[Stored records]
-*-*-

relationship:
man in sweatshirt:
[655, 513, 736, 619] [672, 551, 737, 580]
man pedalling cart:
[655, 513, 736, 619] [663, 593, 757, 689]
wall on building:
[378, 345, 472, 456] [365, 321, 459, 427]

-*-*-

ABOUT THIS TASK: Rewrite the material, switching every "man" to "person" and leaving everything else as it is.

RESPONSE TO THE TASK:
relationship:
person in sweatshirt:
[655, 513, 736, 619] [672, 551, 737, 580]
person pedalling cart:
[655, 513, 736, 619] [663, 593, 757, 689]
wall on building:
[378, 345, 472, 456] [365, 321, 459, 427]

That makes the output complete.